### Passage shown
※

Heading To Udorn

 

 

I think the temperature was at least 95 degrees and the humidity had to be at least that the day when I was shipping out of Korat to my permanent change of station, which was Udorn. I got all my gear together in my duffel bag and was transported by a 6×6 vehicle to an airstrip nearby. All of us GI’s loaded ourselves onto this propeller driven cargo plane that was probably a C-123 or C-130. I don’t know how much room a sardine has in a can but I think we could have passed for that on a larger scale. I had on my long sleeve OD’s (olive drabs), the mandatory baseball cap style ‘lid’, combat boots, bloused trousers, and the ridiculous orange bib scarf of Stratcom. I can’t remember if I was sitting sideways or backwards but I know it wasn’t forward. We had neither flight attendants nor in-flight movies. Tray tables up and seat backs in the upright position was not a concern.

※

### Entries provided

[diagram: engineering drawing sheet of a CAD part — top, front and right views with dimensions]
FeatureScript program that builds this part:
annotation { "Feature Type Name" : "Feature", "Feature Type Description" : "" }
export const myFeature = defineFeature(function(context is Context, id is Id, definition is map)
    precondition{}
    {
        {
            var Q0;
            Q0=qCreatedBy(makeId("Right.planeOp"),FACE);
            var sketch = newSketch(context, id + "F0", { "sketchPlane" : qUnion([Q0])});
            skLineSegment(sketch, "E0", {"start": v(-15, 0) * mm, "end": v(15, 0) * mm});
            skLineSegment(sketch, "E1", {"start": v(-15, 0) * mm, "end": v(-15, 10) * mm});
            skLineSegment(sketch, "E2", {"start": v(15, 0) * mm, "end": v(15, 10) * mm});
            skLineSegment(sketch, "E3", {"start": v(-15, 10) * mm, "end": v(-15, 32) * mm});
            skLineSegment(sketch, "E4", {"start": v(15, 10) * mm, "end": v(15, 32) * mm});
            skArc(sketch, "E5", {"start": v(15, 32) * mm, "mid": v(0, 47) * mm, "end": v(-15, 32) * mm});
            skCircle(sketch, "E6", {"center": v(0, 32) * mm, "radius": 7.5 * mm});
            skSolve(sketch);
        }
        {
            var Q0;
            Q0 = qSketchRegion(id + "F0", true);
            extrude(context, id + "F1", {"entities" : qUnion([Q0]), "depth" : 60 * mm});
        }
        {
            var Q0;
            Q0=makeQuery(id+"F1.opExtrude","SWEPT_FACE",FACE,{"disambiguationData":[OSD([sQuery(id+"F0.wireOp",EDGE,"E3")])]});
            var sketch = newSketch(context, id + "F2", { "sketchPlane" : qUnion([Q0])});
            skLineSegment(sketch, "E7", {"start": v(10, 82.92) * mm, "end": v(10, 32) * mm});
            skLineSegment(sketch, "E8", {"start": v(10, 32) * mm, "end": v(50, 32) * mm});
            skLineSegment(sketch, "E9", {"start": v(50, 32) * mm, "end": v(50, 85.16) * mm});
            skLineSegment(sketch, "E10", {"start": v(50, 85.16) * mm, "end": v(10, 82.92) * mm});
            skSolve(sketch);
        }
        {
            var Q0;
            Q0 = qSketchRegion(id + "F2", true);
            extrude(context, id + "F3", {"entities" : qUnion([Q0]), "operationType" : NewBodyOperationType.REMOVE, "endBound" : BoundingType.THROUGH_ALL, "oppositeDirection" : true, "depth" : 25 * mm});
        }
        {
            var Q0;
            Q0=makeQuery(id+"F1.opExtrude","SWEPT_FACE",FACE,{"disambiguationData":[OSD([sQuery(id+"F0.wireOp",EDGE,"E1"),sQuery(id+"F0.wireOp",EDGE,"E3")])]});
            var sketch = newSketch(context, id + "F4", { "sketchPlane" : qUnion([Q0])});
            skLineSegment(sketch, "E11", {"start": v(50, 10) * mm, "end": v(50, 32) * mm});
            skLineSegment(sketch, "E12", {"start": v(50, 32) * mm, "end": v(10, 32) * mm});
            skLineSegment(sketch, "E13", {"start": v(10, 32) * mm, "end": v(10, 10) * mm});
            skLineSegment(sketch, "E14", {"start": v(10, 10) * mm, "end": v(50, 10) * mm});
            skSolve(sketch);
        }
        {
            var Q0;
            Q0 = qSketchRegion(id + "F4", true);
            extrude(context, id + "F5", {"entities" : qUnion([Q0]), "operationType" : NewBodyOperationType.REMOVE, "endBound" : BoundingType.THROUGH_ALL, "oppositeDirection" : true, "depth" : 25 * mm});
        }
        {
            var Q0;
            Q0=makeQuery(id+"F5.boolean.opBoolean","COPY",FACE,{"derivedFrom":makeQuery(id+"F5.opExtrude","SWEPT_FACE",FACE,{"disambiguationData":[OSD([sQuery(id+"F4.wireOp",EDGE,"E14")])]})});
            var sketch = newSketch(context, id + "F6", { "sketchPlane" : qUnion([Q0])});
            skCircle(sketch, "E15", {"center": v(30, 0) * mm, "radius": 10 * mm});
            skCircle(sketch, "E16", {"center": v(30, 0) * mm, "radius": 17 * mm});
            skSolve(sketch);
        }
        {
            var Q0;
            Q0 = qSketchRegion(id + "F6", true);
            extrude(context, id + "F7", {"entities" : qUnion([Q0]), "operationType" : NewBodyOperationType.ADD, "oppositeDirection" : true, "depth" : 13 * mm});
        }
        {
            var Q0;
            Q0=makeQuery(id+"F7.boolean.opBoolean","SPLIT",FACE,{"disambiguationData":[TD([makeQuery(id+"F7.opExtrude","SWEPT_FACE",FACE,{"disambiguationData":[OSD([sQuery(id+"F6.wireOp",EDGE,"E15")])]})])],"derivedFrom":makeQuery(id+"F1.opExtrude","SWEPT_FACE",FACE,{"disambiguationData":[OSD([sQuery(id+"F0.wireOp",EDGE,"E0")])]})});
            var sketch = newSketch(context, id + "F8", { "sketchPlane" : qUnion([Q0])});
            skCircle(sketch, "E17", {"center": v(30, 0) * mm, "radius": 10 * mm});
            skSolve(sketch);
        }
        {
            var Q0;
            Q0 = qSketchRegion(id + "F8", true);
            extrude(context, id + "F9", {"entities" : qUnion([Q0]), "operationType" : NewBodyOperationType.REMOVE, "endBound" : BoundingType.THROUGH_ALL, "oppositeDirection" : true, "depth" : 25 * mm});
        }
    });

※

### What is being asked
Update the account of heading to Udorn, starting at the words "Heading To Udorn" and ending after "not a concern.", so that "duffel bag" reads "backpack". The records were taken from a different source than the text.

### Result
Heading To Udorn

 

 

I think the temperature was at least 95 degrees and the humidity had to be at least that the day when I was shipping out of Korat to my permanent change of station, which was Udorn. I got all my gear together in my backpack and was transported by a 6×6 vehicle to an airstrip nearby. All of us GI’s loaded ourselves onto this propeller driven cargo plane that was probably a C-123 or C-130. I don’t know how much room a sardine has in a can but I think we could have passed for that on a larger scale. I had on my long sleeve OD’s (olive drabs), the mandatory baseball cap style ‘lid’, combat boots, bloused trousers, and the ridiculous orange bib scarf of Stratcom. I can’t remember if I was sitting sideways or backwards but I know it wasn’t forward. We had neither flight attendants nor in-flight movies. Tray tables up and seat backs in the upright position was not a concern.